Из-за спины Джен мне помахал рукой и подмигнул Роберт Ленц, а еще дальше я мог видеть его жену, Руби, в одном из лучших своих платьев, попивающую содовую из пластикового стакана и с интересом поглядывающую в ту сторону, где, как я знал, находится ринг, где российский спортсмен Андрей Соболев по прозвищу «Молотильщик» сейчас, должно быть, избивает несчастного индонезийца.
— Смотри, и твои ребята из академии здесь! Эй, передайте-ка Диме привет! — Джен перевела камеру на пару рядов назад и полсотни курсантов в парадной униформе полицейской академии разразились таким приветственным криком, что от него впору было оглохнуть.
Бен МакБрайд, заглянув в объектив камеры, красноречиво сжал кулак.
— Здесь все за тебя, дружище! — прокричал он. — Вся Австралия за тебя!
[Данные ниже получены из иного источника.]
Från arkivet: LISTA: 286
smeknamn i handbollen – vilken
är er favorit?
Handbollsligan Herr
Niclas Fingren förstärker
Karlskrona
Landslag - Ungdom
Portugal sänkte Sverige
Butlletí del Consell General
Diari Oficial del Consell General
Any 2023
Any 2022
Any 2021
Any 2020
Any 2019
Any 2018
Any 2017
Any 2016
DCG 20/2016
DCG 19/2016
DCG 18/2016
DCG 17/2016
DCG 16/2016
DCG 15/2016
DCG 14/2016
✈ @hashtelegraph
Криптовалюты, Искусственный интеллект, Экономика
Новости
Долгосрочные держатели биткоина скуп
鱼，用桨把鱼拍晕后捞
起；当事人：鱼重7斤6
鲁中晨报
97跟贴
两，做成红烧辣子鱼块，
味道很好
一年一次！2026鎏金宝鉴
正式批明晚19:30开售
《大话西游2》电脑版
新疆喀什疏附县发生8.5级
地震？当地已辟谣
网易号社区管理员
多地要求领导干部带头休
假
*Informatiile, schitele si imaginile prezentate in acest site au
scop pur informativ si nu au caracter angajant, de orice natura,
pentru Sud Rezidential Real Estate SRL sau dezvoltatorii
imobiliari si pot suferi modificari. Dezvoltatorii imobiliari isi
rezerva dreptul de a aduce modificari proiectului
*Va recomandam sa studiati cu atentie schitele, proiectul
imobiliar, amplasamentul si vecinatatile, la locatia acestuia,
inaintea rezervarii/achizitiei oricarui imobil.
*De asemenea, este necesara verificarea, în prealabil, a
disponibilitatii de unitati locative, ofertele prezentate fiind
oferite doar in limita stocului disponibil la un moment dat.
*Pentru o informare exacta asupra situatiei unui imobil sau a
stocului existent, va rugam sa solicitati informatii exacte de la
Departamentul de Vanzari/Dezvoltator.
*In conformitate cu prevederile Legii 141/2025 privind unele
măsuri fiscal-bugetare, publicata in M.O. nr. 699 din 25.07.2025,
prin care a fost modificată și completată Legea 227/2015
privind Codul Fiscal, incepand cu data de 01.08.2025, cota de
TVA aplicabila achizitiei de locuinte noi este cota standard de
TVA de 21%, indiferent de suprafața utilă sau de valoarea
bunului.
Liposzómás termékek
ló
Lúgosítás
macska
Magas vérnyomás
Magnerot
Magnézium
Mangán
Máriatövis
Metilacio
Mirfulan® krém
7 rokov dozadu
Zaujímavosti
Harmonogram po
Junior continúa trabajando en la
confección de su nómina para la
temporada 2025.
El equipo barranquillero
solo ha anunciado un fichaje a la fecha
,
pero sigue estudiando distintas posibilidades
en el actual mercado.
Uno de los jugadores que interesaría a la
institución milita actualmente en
«Спасибо!» — нацарапал я сообщение и отправил, воодушевленный той поддержкой, которую я почувствовал, и в то же время взволнованный, а ведь я старался достичь максимального умиротворения, перед тем как ступать на ринг.
— Как ты? — нарушил установившуюся тишину Кроуди, который, в отличие от меня, наблюдал за трансляцией предыдущего поединка через свой нанокоммуникатор.
— Порядок, — коротко ответил я, не выходя из себя.
— Этот парень тебе вполне по зубам, — в который раз заверил меня он.
— Да, — кивнул я.
Я знал своего соперника, 19-летнего итальянского супертяжеловеса Марко Дженаро, так хорошо, будто мы с ним неоднократно спарринговались. Ведь Кроуди, по своему обыкновению, заставил меня пересмотреть двухчасовую компиляцию из отрывков всех его последних боев, которую он сам же и составил, при этом каждые несколько минут видео ставилось на паузу и следовали подробные комментарии от тренера.
Дженаро был сильным молодым боксером, однако неопытным, прямым и предсказуемым. Кроме того, источники Джеффа говорили, что итальянец часто покидал Олимпийскую деревню без разрешения тренера, чтобы насладиться вкусом ночной жизни Гигаполиса и обществом девиц, сходящих с ума от олимпийцев. А значит, не стоило ждать, что его форма будет превосходной. Я способен был одолеть его, если напрягу свои силы. И если везение от меня не отвернется.
— Ну ни хрена себе! — дверь раздевалки открылась и в нее, словно ураган, залетела Рина Кейдж в фиолетовой футболке члена австралийской олимпийской команды, такая возбужденная, словно это ей предстояло подняться на ринг с минуты на минуту. — Это просто капец, никогда такого не видела! Прикинь, тридцать тысяч пожирателей попкорна орут и сходят с ума, пока проклятый русский выколачивает из очередного парня в дерьмо!